-------- Records supplied
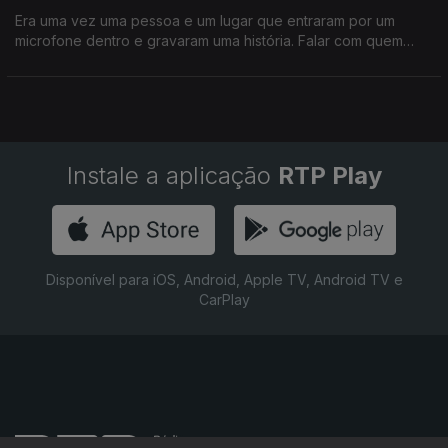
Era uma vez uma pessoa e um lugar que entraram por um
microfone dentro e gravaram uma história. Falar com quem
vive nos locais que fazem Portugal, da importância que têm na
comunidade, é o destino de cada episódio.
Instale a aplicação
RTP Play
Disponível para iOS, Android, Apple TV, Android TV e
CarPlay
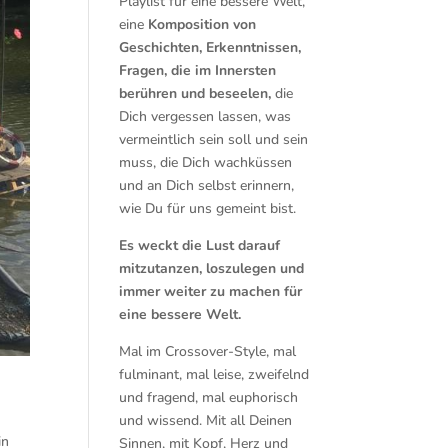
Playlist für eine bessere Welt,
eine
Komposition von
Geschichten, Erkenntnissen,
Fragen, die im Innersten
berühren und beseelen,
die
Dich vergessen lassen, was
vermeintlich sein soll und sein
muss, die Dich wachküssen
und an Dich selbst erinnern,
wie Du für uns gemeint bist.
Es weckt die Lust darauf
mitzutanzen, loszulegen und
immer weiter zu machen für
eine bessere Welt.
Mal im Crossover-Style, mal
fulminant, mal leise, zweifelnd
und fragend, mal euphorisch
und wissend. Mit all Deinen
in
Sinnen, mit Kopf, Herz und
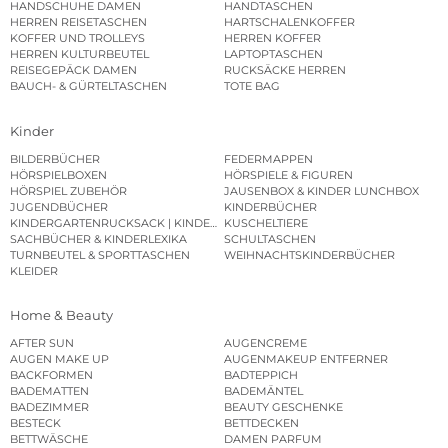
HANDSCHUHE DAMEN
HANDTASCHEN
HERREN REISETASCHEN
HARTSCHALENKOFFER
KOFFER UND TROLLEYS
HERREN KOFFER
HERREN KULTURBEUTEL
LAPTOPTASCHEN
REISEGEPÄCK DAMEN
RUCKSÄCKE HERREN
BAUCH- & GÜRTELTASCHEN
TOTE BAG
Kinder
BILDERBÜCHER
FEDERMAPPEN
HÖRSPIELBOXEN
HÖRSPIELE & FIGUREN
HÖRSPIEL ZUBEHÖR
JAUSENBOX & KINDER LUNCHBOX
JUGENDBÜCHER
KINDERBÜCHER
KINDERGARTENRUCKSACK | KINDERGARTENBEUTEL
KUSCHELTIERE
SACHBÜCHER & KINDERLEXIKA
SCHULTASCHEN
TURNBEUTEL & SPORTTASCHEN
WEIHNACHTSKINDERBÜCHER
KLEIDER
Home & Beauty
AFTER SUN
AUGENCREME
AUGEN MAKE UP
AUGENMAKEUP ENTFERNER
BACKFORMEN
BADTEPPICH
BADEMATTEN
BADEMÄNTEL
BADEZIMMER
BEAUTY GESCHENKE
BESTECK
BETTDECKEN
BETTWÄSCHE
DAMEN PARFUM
----------------
-------- Records supplied
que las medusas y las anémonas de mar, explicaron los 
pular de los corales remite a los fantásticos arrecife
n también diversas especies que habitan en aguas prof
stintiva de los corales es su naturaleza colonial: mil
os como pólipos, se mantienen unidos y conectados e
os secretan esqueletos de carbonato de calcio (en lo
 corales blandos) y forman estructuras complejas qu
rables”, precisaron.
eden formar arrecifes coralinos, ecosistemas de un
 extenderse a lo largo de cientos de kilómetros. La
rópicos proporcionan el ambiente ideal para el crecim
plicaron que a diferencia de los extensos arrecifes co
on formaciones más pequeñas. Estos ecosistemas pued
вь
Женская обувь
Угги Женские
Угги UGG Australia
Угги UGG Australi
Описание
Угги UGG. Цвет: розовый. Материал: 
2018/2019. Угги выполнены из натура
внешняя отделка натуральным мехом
----------------
*Exercise aim*. Return only the lines between the one holding "HANDSCHUHE DAMEN" and the one holding "DAMEN PARFUM", inclusive, exactly as they appear above.

*Answer box*.
HANDSCHUHE DAMEN
HANDTASCHEN
HERREN REISETASCHEN
HARTSCHALENKOFFER
KOFFER UND TROLLEYS
HERREN KOFFER
HERREN KULTURBEUTEL
LAPTOPTASCHEN
REISEGEPÄCK DAMEN
RUCKSÄCKE HERREN
BAUCH- & GÜRTELTASCHEN
TOTE BAG
Kinder
BILDERBÜCHER
FEDERMAPPEN
HÖRSPIELBOXEN
HÖRSPIELE & FIGUREN
HÖRSPIEL ZUBEHÖR
JAUSENBOX & KINDER LUNCHBOX
JUGENDBÜCHER
KINDERBÜCHER
KINDERGARTENRUCKSACK | KINDERGARTENBEUTEL
KUSCHELTIERE
SACHBÜCHER & KINDERLEXIKA
SCHULTASCHEN
TURNBEUTEL & SPORTTASCHEN
WEIHNACHTSKINDERBÜCHER
KLEIDER
Home & Beauty
AFTER SUN
AUGENCREME
AUGEN MAKE UP
AUGENMAKEUP ENTFERNER
BACKFORMEN
BADTEPPICH
BADEMATTEN
BADEMÄNTEL
BADEZIMMER
BEAUTY GESCHENKE
BESTECK
BETTDECKEN
BETTWÄSCHE
DAMEN PARFUM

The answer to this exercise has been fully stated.